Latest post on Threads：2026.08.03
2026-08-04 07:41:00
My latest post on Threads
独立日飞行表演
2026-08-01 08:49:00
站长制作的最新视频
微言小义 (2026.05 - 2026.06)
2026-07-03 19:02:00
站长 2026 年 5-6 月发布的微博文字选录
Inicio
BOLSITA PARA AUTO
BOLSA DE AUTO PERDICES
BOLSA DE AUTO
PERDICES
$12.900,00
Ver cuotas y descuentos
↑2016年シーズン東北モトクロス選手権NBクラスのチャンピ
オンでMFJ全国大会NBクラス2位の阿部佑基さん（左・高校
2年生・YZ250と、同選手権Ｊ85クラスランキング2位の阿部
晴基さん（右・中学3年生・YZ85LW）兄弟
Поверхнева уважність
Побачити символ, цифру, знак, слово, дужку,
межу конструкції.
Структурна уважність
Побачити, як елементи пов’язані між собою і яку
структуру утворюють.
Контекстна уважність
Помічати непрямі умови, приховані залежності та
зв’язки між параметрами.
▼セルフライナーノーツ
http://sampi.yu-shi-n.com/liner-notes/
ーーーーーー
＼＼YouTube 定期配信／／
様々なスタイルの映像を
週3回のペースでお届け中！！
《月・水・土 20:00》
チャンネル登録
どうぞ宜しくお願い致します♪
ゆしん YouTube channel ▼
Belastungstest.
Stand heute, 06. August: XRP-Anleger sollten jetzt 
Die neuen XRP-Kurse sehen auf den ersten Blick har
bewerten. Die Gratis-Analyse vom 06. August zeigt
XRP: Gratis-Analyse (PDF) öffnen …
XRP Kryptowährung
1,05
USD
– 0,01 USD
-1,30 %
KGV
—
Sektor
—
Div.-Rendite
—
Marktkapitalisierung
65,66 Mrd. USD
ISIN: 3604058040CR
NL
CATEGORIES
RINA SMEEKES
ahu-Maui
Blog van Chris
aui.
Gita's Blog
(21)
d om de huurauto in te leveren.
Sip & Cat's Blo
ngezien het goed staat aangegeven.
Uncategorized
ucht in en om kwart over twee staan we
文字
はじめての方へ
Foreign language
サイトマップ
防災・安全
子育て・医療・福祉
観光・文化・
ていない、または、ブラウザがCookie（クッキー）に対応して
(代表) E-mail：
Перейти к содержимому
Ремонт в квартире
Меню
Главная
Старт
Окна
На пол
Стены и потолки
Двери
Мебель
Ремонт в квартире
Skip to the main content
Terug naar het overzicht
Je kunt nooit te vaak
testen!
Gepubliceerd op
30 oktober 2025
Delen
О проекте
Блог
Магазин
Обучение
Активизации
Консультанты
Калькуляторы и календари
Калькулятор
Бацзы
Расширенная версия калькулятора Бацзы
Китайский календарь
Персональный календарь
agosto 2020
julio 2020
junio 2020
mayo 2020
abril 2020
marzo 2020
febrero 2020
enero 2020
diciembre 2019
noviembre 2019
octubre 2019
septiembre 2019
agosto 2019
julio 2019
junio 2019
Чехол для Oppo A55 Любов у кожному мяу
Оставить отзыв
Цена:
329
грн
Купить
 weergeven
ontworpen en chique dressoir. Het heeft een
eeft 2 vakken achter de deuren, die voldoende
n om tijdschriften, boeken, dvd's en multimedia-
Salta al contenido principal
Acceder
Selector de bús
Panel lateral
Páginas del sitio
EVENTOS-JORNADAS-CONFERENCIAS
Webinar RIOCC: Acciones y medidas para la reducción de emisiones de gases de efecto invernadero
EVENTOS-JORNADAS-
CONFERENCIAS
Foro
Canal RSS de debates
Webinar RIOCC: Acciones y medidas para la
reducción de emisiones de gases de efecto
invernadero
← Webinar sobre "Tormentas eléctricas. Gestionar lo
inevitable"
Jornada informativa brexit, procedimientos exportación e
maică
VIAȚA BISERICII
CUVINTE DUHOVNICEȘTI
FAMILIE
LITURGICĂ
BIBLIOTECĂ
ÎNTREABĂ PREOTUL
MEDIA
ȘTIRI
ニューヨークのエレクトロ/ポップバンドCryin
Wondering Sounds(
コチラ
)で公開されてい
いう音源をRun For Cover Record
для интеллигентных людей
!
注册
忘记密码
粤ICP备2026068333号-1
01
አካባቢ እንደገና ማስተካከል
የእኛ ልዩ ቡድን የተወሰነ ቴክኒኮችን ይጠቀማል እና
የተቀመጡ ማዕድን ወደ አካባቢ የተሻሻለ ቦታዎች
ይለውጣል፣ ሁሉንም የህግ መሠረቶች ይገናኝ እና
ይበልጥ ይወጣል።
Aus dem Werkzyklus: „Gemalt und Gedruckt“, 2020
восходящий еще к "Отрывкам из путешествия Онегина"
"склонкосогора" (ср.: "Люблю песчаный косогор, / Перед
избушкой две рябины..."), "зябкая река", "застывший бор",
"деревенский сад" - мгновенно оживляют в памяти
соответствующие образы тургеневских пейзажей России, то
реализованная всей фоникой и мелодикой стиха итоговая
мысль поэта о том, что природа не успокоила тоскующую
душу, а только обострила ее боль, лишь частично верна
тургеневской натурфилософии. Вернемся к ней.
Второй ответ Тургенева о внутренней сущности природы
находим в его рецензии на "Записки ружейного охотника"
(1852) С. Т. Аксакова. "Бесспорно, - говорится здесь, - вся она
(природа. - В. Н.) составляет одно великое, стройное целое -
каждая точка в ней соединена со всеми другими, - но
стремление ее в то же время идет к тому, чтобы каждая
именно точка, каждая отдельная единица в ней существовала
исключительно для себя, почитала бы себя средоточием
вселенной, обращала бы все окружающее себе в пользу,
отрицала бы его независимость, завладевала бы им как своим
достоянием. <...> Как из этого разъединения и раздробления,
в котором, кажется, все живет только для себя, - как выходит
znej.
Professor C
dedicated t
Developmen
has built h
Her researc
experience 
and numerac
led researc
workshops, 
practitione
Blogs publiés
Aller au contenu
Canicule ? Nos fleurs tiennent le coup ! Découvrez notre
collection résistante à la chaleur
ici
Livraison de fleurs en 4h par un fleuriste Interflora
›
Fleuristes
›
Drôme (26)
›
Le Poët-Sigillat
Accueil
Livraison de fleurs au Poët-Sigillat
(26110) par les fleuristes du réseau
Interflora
※ ※ ※
• Assignment: From the first line of the records to the line containing "Ver cuotas y descuentos", inclusive, transcribe everything exactly and leave out the rest.

• Solution to this problem:
Latest post on Threads：2026.08.03
2026-08-04 07:41:00
My latest post on Threads
独立日飞行表演
2026-08-01 08:49:00
站长制作的最新视频
微言小义 (2026.05 - 2026.06)
2026-07-03 19:02:00
站长 2026 年 5-6 月发布的微博文字选录
Inicio
BOLSITA PARA AUTO
BOLSA DE AUTO PERDICES
BOLSA DE AUTO
PERDICES
$12.900,00
Ver cuotas y descuentos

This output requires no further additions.